Ça ne lui sera pas égal : il sera enchanté, — si du moins c’est un homme intelligent, comme je l’espère.
GÉRÔME.
Il peut être intelligent, et ne pas aimer à être cocu, ou du moins que cela se sache. Car enfin, monsieur Calfa, de vous à moi, l’idée m’était venue, et je crois bien qu’elle est venue à d’autres : de ce que cette dame est la préfète, cela ne prouve pas qu’elle ne soit aussi la maîtresse de M. Lanvornay.
CALFA.
Qui est-ce qui vous dit le contraire ? Mais vous mélangez les questions ; l’aventure pourra lui être désagréable comme homme, mais comme préfet, elle ne lui offre que des avantages, et je n’ai affaire qu’au préfet.

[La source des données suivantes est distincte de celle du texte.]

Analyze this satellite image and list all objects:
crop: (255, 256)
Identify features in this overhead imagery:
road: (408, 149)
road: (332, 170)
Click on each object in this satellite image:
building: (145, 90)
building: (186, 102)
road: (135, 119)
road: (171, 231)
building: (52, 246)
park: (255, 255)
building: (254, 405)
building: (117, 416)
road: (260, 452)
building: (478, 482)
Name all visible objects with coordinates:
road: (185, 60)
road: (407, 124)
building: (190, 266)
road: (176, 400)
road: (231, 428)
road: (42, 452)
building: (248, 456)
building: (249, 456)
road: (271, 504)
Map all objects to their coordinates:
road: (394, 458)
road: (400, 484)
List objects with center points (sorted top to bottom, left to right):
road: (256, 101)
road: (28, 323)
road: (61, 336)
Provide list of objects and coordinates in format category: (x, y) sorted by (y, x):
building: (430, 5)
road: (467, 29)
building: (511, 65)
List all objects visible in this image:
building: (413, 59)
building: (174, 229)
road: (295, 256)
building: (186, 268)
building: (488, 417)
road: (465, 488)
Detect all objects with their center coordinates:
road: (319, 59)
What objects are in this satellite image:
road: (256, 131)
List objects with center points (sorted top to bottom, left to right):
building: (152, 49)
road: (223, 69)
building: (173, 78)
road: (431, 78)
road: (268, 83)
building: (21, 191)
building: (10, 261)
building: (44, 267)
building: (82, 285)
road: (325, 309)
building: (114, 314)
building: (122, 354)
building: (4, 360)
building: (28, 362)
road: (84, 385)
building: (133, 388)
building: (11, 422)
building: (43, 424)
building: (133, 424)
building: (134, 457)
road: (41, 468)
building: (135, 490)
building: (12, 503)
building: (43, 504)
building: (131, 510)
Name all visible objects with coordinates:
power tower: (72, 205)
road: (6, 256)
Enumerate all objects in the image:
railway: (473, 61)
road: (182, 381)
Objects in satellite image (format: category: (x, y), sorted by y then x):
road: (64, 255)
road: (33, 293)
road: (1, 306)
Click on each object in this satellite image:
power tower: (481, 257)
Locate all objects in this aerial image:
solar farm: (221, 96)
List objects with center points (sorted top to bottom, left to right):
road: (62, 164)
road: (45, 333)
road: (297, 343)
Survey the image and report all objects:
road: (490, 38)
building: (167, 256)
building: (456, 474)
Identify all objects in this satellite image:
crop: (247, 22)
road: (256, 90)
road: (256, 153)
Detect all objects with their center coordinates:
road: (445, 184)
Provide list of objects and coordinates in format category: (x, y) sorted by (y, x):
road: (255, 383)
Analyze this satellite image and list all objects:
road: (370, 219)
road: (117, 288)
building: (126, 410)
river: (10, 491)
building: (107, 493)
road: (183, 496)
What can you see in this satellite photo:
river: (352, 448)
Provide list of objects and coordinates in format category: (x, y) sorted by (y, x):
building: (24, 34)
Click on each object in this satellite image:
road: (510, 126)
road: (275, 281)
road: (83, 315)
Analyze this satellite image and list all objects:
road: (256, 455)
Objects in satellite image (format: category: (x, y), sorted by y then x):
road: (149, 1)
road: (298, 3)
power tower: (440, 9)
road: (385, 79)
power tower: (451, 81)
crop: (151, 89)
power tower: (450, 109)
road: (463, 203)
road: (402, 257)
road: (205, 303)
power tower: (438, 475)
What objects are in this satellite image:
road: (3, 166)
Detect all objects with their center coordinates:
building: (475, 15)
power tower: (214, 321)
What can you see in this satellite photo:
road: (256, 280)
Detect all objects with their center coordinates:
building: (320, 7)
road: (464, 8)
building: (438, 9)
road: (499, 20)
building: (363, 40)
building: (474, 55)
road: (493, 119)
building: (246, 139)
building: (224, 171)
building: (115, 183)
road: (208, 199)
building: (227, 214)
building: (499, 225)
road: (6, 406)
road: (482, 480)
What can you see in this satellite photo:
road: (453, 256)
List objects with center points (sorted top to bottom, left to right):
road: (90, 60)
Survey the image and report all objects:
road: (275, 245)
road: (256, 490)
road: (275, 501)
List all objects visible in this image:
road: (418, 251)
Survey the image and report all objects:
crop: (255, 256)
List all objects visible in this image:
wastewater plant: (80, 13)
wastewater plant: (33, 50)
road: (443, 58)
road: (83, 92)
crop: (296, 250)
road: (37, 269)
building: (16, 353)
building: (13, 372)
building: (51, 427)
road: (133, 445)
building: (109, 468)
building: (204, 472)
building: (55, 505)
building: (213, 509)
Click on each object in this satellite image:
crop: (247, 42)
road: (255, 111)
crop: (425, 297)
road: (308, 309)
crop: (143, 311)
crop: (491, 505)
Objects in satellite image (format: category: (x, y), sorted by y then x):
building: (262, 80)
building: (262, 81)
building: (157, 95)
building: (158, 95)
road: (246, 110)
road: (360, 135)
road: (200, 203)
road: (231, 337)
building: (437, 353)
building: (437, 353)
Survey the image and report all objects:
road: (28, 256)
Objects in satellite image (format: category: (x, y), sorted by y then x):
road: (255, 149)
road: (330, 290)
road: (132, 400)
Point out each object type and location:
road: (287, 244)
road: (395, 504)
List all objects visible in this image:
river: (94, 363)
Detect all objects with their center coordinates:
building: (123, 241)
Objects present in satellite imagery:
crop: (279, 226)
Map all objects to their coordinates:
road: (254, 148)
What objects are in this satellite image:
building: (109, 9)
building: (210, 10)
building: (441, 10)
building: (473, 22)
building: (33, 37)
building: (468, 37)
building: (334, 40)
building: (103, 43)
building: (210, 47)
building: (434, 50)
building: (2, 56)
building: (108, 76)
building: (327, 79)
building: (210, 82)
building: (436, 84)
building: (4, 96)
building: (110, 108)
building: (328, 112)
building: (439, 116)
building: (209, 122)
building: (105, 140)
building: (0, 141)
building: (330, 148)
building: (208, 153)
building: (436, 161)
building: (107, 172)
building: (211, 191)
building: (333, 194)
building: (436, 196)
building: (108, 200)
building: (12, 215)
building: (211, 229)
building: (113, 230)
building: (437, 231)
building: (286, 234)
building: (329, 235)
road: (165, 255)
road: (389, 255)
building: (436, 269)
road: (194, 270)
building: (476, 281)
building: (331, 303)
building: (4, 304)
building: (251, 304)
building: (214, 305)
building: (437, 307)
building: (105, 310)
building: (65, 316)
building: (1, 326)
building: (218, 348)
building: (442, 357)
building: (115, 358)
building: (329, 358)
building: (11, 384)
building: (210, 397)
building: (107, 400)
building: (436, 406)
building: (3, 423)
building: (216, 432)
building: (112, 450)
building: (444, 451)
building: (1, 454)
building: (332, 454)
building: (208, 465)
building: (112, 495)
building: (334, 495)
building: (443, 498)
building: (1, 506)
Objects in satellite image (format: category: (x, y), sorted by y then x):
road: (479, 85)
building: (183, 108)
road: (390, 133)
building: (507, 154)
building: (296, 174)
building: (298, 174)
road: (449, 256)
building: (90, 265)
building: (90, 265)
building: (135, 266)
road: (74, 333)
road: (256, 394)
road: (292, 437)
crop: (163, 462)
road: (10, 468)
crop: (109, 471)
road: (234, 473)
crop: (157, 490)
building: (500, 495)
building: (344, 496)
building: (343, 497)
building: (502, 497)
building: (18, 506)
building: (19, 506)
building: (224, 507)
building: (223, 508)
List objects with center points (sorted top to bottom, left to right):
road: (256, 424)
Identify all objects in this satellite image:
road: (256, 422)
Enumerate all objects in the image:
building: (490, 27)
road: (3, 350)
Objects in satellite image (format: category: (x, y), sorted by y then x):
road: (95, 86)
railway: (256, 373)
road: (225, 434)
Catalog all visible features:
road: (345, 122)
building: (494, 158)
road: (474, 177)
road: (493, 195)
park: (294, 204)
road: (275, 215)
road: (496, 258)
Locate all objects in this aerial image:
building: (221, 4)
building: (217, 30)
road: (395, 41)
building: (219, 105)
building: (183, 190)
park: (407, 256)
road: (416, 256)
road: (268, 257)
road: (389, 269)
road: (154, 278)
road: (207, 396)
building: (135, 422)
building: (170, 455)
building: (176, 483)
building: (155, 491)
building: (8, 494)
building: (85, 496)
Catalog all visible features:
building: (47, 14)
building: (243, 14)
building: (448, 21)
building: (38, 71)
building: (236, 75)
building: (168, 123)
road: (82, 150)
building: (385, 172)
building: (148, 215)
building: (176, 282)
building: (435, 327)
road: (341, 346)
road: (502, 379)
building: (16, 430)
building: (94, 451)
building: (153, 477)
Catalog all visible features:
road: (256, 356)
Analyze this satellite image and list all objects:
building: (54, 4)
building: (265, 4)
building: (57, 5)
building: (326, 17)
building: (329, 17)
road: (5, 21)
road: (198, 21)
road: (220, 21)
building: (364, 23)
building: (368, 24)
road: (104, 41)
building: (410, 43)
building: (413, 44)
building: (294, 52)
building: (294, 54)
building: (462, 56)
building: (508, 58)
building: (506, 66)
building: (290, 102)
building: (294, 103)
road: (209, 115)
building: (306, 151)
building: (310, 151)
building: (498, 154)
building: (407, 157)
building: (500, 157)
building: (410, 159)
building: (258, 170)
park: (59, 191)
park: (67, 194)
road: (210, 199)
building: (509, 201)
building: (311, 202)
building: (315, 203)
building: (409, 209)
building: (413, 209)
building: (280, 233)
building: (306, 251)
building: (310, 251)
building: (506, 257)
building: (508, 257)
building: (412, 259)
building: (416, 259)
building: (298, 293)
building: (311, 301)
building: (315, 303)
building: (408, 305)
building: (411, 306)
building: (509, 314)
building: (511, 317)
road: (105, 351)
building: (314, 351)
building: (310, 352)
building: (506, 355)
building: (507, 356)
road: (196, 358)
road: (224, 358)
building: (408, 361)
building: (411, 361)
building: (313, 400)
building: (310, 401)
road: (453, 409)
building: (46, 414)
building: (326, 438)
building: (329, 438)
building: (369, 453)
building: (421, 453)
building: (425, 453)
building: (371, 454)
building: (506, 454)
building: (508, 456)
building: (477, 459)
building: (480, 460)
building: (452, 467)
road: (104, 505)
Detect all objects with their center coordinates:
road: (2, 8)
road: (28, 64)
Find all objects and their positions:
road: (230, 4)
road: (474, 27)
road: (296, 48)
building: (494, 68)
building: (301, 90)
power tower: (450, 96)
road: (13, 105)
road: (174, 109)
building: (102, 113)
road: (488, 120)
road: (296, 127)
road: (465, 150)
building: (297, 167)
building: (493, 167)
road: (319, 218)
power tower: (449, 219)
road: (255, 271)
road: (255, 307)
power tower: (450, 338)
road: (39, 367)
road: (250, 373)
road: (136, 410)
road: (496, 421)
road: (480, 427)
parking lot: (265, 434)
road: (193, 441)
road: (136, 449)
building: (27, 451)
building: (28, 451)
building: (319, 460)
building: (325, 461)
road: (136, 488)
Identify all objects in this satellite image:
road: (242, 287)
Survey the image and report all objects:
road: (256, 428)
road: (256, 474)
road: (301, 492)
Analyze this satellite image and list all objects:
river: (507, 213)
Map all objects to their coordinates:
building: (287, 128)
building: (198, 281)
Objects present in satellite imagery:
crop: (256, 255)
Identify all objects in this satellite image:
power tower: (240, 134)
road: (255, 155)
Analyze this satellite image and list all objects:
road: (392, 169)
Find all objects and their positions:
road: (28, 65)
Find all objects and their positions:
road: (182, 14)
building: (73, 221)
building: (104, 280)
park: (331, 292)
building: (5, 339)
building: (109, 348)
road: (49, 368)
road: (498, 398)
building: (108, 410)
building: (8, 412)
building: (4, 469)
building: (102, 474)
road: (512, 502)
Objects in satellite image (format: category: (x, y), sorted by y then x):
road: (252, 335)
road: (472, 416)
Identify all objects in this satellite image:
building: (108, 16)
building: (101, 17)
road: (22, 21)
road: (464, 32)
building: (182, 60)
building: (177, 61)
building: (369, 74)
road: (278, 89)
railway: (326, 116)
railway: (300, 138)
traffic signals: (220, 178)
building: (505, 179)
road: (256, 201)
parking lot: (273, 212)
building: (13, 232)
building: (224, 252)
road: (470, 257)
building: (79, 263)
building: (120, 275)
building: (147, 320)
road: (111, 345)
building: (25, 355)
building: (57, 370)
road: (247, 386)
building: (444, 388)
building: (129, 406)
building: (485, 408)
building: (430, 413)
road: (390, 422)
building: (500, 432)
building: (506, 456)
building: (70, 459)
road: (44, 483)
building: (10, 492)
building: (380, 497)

En donnant à la préfète l’auréole de l’arrestation arbitraire, je me trouve avoir déterminé en son honneur, et en l’honneur de l’administration préfectorale par conséquent, un courant d’opinion, un mouvement de sympathie considérable ; vous savez bien qu’en ce moment tous les fonctionnaires défilent à l’Hôtel du Midi pour témoigner de leur loyalisme : ça aura été une entrée exceptionnelle !
GÉRÔME.
Entre deux agents. Ce n’est pas l’entrée de tout le monde.
CALFA.
Et tout à l’heure, quand la préfète paraîtra à la musique, ce ne sont plus seulement les fonctionnaires, c’est toute la ville, c’est l’opinion publique qui va se manifester, et nous allons pouvoir juger d’un coup quels sont, dans la population, les éléments hostiles, et quels sont ceux sur qui nous pouvons compter…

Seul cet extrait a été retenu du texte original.